SELECTED TEXT
[Start of section]

And so we've started! Woo Hoo! Saw some shows too!

On Friday I had two Openings - Shout! and Double Double.  It's the tightest two show day in my Fringe schedule and all went terrifically well! With Shout! at 4 p.m. and Double Double at 8:45 p.m. I had a nice 2 hour turn around to change make-up and eat and refocus and it was enough.  It makes the other 2 double show days feel imminently manageable! Whew!

Shout! kicked off the day.  We had a fabulous, receptive audience and despite some mic issues (mostly mic tape coming off due to our womanly glows...) we rolled with it and had a great time. So great to be singing these songs and playing these characters in front of an audience again.  We've since been reviewed by the Edmonton Journal (3 stars - and an exceptional write-up!) and VUE Weekly (4 Stars - YAY! and another great write-up). Our Saturday night show was even better and it was great to have so many people there for an 11 pm show! Tomorrow's show is selling incredibly well - I can't wait!

Double Double was also terrific fun.  Since it's a new work, we weren't sure how it would be received, but the laughs started off the top and we left the theatre floating. I can't wait until Tuesday when we get to do it again! We haven't been reviewed yet - but I found this fabulous tweet series on twitter and it made me feel pretty good!

[End of section]

EXERCISE DATA
[Start of section]

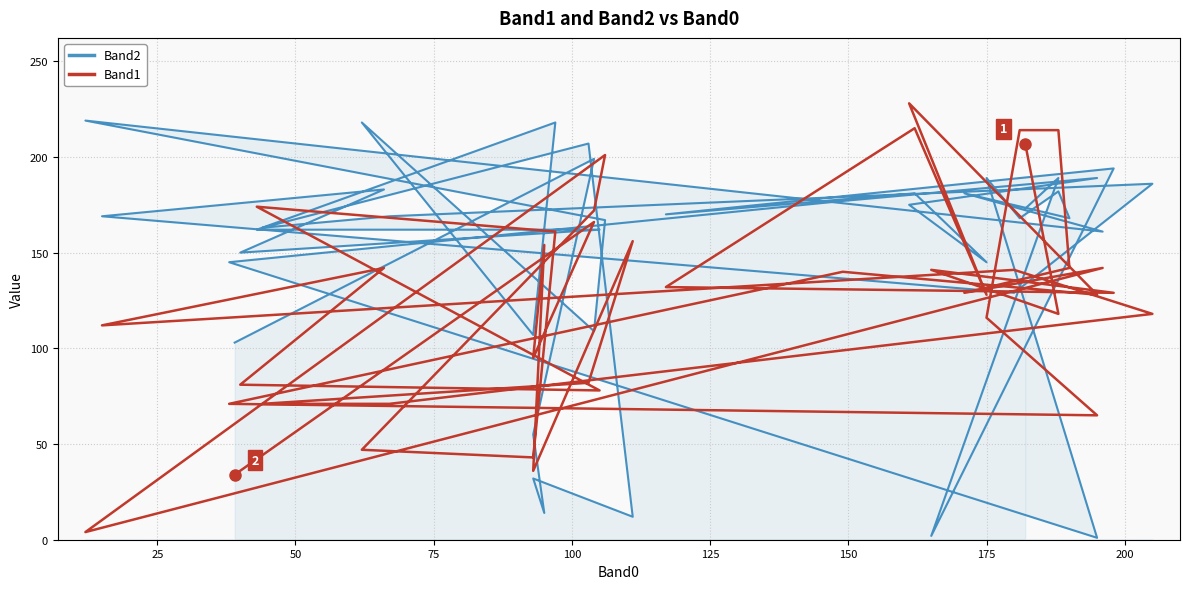

What is the value of the Band2 point at the 1st from the left?

173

[End of section]

ACTIVITIES
1. Reproduce everything in the Fringe festival post from "Double Double was" down to "feel pretty good!".
2. List every clock time mentioned in the Fringe festival post.
3. Continue the Fringe festival post from the point where it stops.

ANSWER LIST
1.
Double Double was also terrific fun.  Since it's a new work, we weren't sure how it would be received, but the laughs started off the top and we left the theatre floating. I can't wait until Tuesday when we get to do it again! We haven't been reviewed yet - but I found this fabulous tweet series on twitter and it made me feel pretty good!

2. 4 p.m., 8:45 p.m., 11 pm

3.
I also got out to see a few more shows - not as many as usual, but I gave it a good shot!

Assassins - I'm a Sondheim fan so I was drawn to see this.  You don't get to see Assassins done very often, as it's challenging and hard for audiences to connect to because all the characters are, well, assassins.  I was frustrated by the lighting and the the pace, but it was a good show overall. Highlights for me were Jeff Page as Sam Bick, Nancy McAlear's comic timing as Sarah Jane Moore, and Chris W. Cook as Charles Guiteau. 

Self(ish) - This is simply a beautiful modern dance piece. It was humorous, strong, touching, and very complete.  I want to see more things like this throughout the season. I've been to a few dance shows, but some of them felt like they were still experimenting. This one feels like it is well developed and I was amazed by both the story-telling and the physical abilities of the dancers.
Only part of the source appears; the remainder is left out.